Kim Kardashian ya es habitual en ese pabellón. Ocupa, como creo haber dicho alguna vez, una de las butacas de la primera fila opuesta al banquillo local.
La muñeca no se entera de nada. Quiero decir, que cuando se ignora absolutamente todo del juego que se presencia no se acierta en el régimen de atenciones. Ella se enfrasca en su teléfono móvil, su maquillaje y sus cositas. Y si levanta la cabeza el juego es lo último en lo que repara. Prefiere ojear de soslayo aquí y allá, comprobar si es objeto de las miradas o si alguna arruga incordia los pantalones, momento que aprovecha para acariciarse la entrepierna, de una temperatura volcánica. No repara en nada más. O deja muy poco para lo que no sea ella.
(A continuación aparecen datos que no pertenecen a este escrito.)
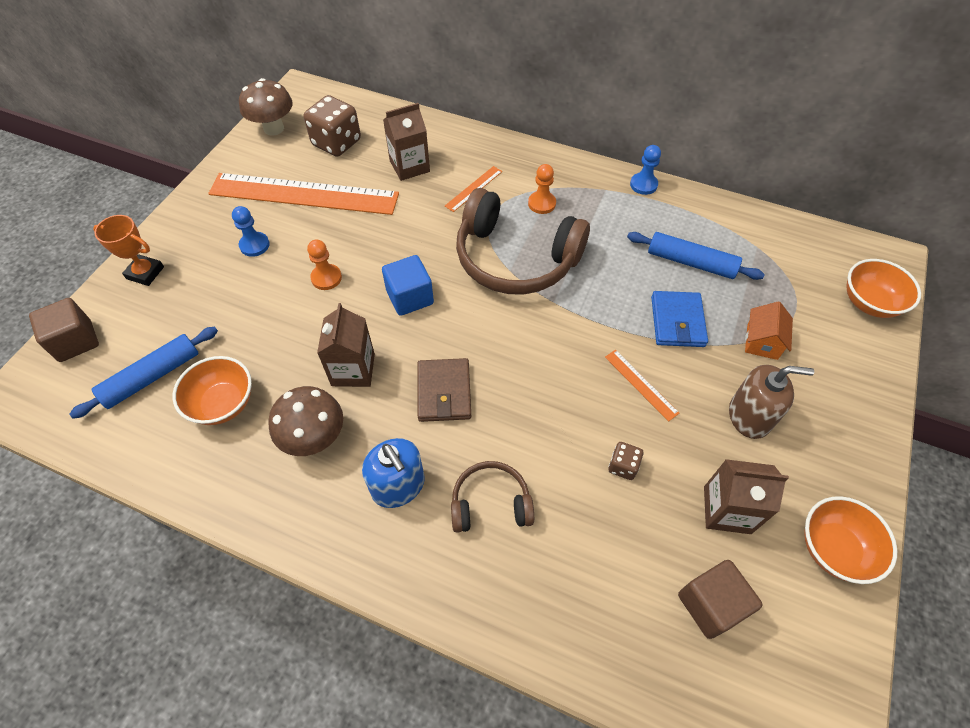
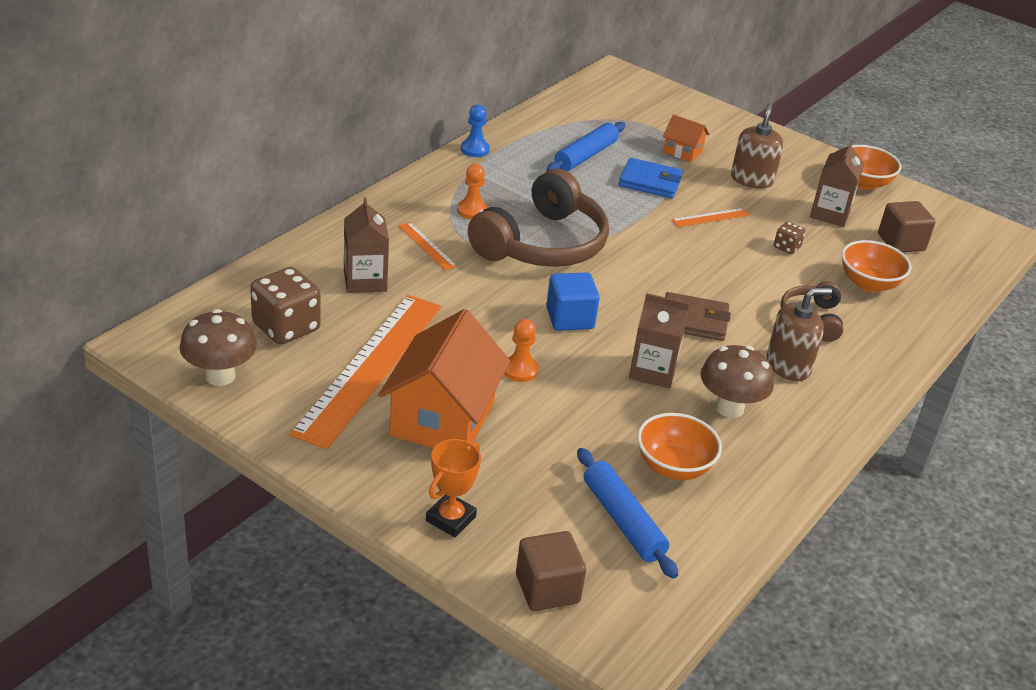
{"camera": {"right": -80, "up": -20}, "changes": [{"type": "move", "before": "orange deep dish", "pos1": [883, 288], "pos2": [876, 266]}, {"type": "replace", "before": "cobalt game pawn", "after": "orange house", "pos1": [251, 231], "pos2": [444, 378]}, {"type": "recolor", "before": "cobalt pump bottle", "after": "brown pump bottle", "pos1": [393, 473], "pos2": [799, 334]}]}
De vez en cuando se la ven reojillos hacia las piernas de los jugadores, hacia tal o cual rostro interesante, unos hombros hercúleos, ese luchador que se agacha junto a ella o vaya usted a saber. El caso es que se despreocupa del lugar del balón, ignora los juegos del marcador y aplaude si es su chico el que intenta algo, aunque sea un cabezazo. Porque a Humphries, que es muy borrico, se le nota aún más tenso cuando ella está, lo que los demás aprovechan en forma de guiños y chanzas a cada tiempo muerto. Hasta que un ademán de Avery los fulmina a todos.
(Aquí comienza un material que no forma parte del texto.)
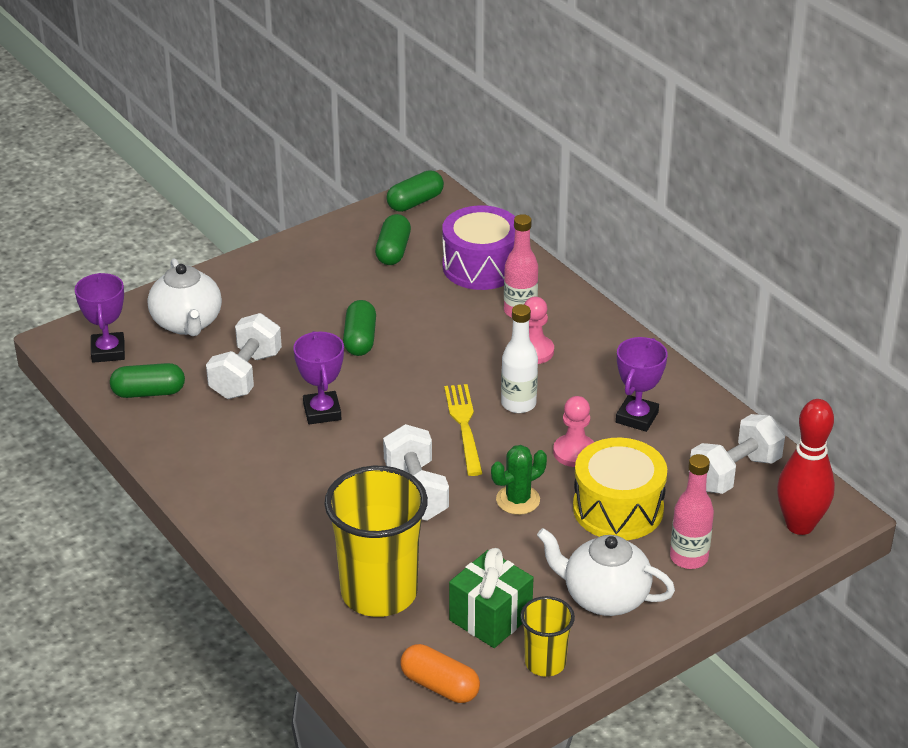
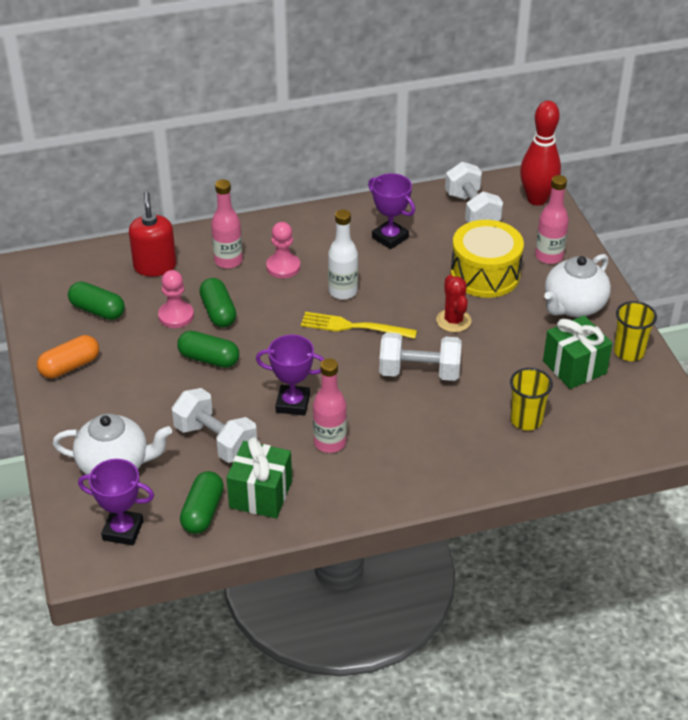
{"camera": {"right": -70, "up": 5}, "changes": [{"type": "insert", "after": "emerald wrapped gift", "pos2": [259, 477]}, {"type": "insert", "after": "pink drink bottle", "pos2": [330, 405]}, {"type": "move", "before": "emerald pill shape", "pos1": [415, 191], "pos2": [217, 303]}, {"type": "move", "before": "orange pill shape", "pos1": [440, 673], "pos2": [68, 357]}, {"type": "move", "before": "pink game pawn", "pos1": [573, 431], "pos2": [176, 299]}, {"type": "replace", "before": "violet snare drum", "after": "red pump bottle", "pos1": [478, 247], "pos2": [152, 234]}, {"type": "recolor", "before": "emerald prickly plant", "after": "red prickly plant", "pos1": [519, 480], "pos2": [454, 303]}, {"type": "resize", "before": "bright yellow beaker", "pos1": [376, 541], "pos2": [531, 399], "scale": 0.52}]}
A veces ella despega la mirada del móvil y levanta la cabeza hacia el lado de pista vacío. Y tarda una eternidad en posar sus ojitos en la acción. Mantiene una expresión de belleza tonta y sonrisa alelada pase lo que pase, aunque el equipo de su mozo pierda por veinte. Toda ella es una satisfecha mueca como de gomaespuma. No así su acompañante, una rubia con cara de rata que frunce el ceño en señal de recelo cada vez que las ‘dancers’ salen a pista. Entonces escruta la espléndida desnudez de sus cuerpos con indisimulado desdén, como con infinita envidia. Kim, en cambio, se sabe observada, rodeada, deseada. Y supongo que ahí reside su victoria.